Did it work? And how did people react when you told them it was a placebo?
People experienced a huge range of things. Some people experienced nothing whatsoever and thought it was a placebo the whole time. Some people said waves of the psychedelic experience would hit them, fade away, then come back. One person said they couldn't understand language for 20 minutes, and one person said they had a headache where gravity had a stronger hold on the back of his head; another said that he felt a tingling sensation in the chest. Some people even reported that it was indistinguishable from other psychedelic experiences they’d had in the past.
My favorite quote from the entire study was: “So we were really sitting and staring at this painting in silence for 45 minutes, completely sober?”

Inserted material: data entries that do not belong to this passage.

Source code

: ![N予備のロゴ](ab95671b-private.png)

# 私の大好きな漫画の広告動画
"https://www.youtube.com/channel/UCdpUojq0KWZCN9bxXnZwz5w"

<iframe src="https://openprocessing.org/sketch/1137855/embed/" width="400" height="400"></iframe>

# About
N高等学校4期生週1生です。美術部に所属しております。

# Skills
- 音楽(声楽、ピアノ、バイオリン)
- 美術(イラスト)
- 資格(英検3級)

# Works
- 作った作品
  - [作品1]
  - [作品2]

After we told them they all got a placebo, some people were shocked and surprised. A bunch of people were laughing; others were like, I knew it. In one session, a participant was accusing somebody else of being a confederate; she was an actual confederate, but we decided spontaneously during the debrief that we wouldn't tell participants who was a confederate and who wasn’t so that any participants who had been experiencing strong effects had a kind of social out. They could be like, “I was a confederate; that’s why I was acting like that.”

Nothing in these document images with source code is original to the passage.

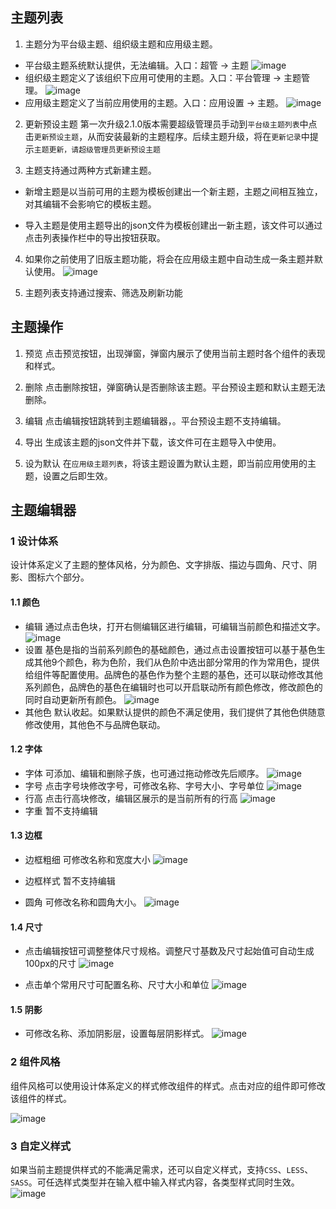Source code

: 

## 主题列表

1. 主题分为平台级主题、组织级主题和应用级主题。
  * 平台级主题系统默认提供，无法编辑。入口：超管 -> 主题
  ![image](/img/主题与图标/主题管理/20740a09c56aacc7d18f0a26ec9dace4.png)
  * 组织级主题定义了该组织下应用可使用的主题。入口：平台管理 -> 主题管理。
  ![image](/img/主题与图标/主题管理/f2a11cfc5748022e6e45df08535cfa79.png)
  * 应用级主题定义了当前应用使用的主题。入口：应用设置 -> 主题。
  ![image](/img/主题与图标/主题管理/11ffcc671e342f30519c9880875069ea.png)

2. 更新预设主题
第一次升级2.1.0版本需要超级管理员手动到`平台级主题列表`中点击`更新预设主题`，从而安装最新的主题程序。后续主题升级，将在`更新记录`中提示`主题更新，请超级管理员更新预设主题`

3. 主题支持通过两种方式新建主题。
  * 新增主题是以当前可用的主题为模板创建出一个新主题，主题之间相互独立，对其编辑不会影响它的模板主题。

  * 导入主题是使用主题导出的json文件为模板创建出一新主题，该文件可以通过点击列表操作栏中的导出按钮获取。

4. 如果你之前使用了旧版主题功能，将会在应用级主题中自动生成一条主题并默认使用。
![image](/img/主题与图标/主题管理/7a4efd0b989e678f7a9c636842d12e69.png)

5. 主题列表支持通过搜索、筛选及刷新功能

## 主题操作
1. 预览
点击预览按钮，出现弹窗，弹窗内展示了使用当前主题时各个组件的表现和样式。

2. 删除
点击删除按钮，弹窗确认是否删除该主题。平台预设主题和默认主题无法删除。

3. 编辑
点击编辑按钮跳转到主题编辑器，。平台预设主题不支持编辑。

4. 导出
生成该主题的json文件并下载，该文件可在主题导入中使用。

5. 设为默认
在`应用级主题列表`，将该主题设置为默认主题，即当前应用使用的主题，设置之后即生效。

## 主题编辑器

### 1 设计体系
设计体系定义了主题的整体风格，分为颜色、文字排版、描边与圆角、尺寸、阴影、图标六个部分。

#### 1.1 颜色
* 编辑
通过点击色块，打开右侧编辑区进行编辑，可编辑当前颜色和描述文字。
![image](/img/主题与图标/主题管理/1bda05e656acf330e9137c3a13d1fcda.png)
* 设置
基色是指的当前系列颜色的基础颜色，通过点击设置按钮可以基于基色生成其他9个颜色，称为色阶，我们从色阶中选出部分常用的作为常用色，提供给组件等配置使用。品牌色的基色作为整个主题的基色，还可以联动修改其他系列颜色，品牌色的基色在编辑时也可以开启联动所有颜色修改，修改颜色的同时自动更新所有颜色。
![image](/img/主题与图标/主题管理/2c195c5fcdea21b546b45471fc04fa30.png)
* 其他色
默认收起。如果默认提供的颜色不满足使用，我们提供了其他色供随意修改使用，其他色不与品牌色联动。

#### 1.2 字体
* 字体
可添加、编辑和删除子族，也可通过拖动修改先后顺序。
![image](/img/主题与图标/主题管理/514d068fa332444f5a4bd2880d3c77e7.png)
* 字号
点击字号块修改字号，可修改名称、字号大小、字号单位
![image](/img/主题与图标/主题管理/e877355af424b670c16f4eeb038c0657.png)
* 行高
点击行高块修改，编辑区展示的是当前所有的行高
![image](/img/主题与图标/主题管理/2783e0b668c52bb4628d807605376074.png)
* 字重
暂不支持编辑

#### 1.3 边框
* 边框粗细
可修改名称和宽度大小
![image](/img/主题与图标/主题管理/fadcc3308b0f6ea4790b743d9955e6a3.png)

* 边框样式
暂不支持编辑

* 圆角
可修改名称和圆角大小。
![image](/img/主题与图标/主题管理/8a0f2e06e052f95926757df876c0ba00.png)

#### 1.4 尺寸
* 点击编辑按钮可调整整体尺寸规格。调整尺寸基数及尺寸起始值可自动生成100px的尺寸
![image](/img/主题与图标/主题管理/60dd6eebff743659592c751a843fe6ea.png)

* 点击单个常用尺寸可配置名称、尺寸大小和单位
![image](/img/主题与图标/主题管理/9c19e35d9abb8b679710bcee941987da.png)

#### 1.5 阴影
* 可修改名称、添加阴影层，设置每层阴影样式。
![image](/img/主题与图标/主题管理/2fdcb59b1d6599a19cc31ee0c2870184.png)

### 2 组件风格
组件风格可以使用设计体系定义的样式修改组件的样式。点击对应的组件即可修改该组件的样式。

![image](/img/组件模板/15.1.png)

### 3 自定义样式
如果当前主题提供样式的不能满足需求，还可以自定义样式，支持`CSS`、`LESS`、`SASS`。可任选样式类型并在输入框中输入样式内容，各类型样式同时生效。
![image](/img/主题与图标/主题管理/a702c0fd2fc5ff12781b86777e3ff62c.png)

What does this study tell us about the potential role of placebo effects in psychedelic studies?
I think this means that some previous studies have underestimated how strong the placebo effect may be. Prior to this study, there was a lot less discussion about the placebo effect in psychedelic studies, and about control groups and unblinding. This paper may have played a small part in underlining the importance of those as challenges in study design; we showed that with the right expectations and the right context, the placebo effect can be larger than previously thought.
We're still grappling with the best practical solutions to these challenges, though. Is it having an active placebo — people taking some other kind of drug that has some overlapping effects — versus an inactive placebo? I feel like our paper pointed out more problems than solutions, but there have since been some innovative studies looking at really strong blinding; for instance, the study last year where they had patients under anesthesia who were either given ketamine or a placebo. Novel designs like that, where they find really large psychedelic effects and very large placebo effects, will help us understand how large the placebo effect might be in these clinical environments.
This was maybe the most fun study that I've ever run and probably will ever run. Academic research can be so boring, but I think this study shows that there's space to do crazy things that are not only fun, but also help to push the field forward in some way.
This interview has been edited and condensed for clarity and length.